More than three years of research among the gold-mantled ground squirrel of Rocky Mountain has disclosed four major personality traits which include boldness, activity level, aggressiveness, and sociability.
Other ground-dwelling squirrels like Siberian chipmunks (Tamias sibiricus), yellow-bellied marmots (Marmota flaviventer), and Belding's ground squirrels (Urocitellus beldingi), also possess these traits. They also seem to have a powerful impact on the way an individual selects its ecological niche and makes use of its resources.
For example, bolder gold-mantled ground squirrels (Callospermophilus lateralis) move faster and has a higher chance of maintaining a greater core range than the shy ones.
Personality Traits of Animals
Individual selections similar to this help have a ripple effect on the general structure of the environment, and still, the part that personality plays in fashioning habitat choices has only been explored among a few species.
For instance, the very active North American red squirrels has a greater chance of traveling further away and move into other red squirrels' territory, although this species is usually considered asocial.
Jaclyn Alipert, the study's lead author and also a wildlife ecologist from the University of California, Davis said: "This adds to the small but growing number of studies showing that individuals matter. Accounting for personality in wildlife management may be especially important when predicting wildlife responses to new conditions, such as changes or destruction of habitat due to human activity."
Identification of personality traits among animals is difficult and it requires collecting so much data.
Over the years, researchers have made up a number of standardized ways to quantify the personality traits of animals. Four of these tests were applied for the recent study on gold-mantled squirrels.

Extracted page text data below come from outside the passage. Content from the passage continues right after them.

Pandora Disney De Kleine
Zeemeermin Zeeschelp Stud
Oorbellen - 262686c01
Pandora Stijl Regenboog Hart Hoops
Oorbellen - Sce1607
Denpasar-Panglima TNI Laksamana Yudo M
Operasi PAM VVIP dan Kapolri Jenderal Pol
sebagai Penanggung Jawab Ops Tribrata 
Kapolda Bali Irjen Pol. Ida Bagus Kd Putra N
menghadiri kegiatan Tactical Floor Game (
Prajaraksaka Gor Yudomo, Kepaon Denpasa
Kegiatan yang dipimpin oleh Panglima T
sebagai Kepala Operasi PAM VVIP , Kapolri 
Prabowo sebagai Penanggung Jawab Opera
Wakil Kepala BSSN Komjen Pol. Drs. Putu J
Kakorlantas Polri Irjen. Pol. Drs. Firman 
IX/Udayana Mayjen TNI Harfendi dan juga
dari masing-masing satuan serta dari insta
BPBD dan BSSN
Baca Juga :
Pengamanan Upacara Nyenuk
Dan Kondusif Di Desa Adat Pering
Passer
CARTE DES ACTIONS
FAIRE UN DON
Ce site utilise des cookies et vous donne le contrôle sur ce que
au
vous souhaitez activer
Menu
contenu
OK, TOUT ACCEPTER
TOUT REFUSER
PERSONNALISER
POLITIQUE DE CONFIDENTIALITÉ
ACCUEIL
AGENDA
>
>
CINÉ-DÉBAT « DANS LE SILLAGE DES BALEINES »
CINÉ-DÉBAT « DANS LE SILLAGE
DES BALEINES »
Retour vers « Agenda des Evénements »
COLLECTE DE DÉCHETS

An open field test was the first experiment carried out on ground squirrels, in this experiment, free-ranging wild squirrels were captured and kept in a closed-off box that has cut-out holes and lines. The squirrels' response to movement when they were not in the box and their exploration of the holes was then analyzed to discover the tendencies of the squirrel toward movement and investigation.
In the second test, a mirror was placed into the box so that researchers will be able to observe how individuals reacted to their fellow species (squirrels are not capable of recognizing their own selves in reflections). This informed the aggression and sociability of the squirrel.
In the third test, researchers silently and slowly came close to individuals in the wild to know the length of time it took for them to flee. This is the most common way to know if an individual is shy.
In the final test, squirrels were captured in a simple trap that does not physically harm the animals. This is done to measure the tendency of squirrels to stay calm.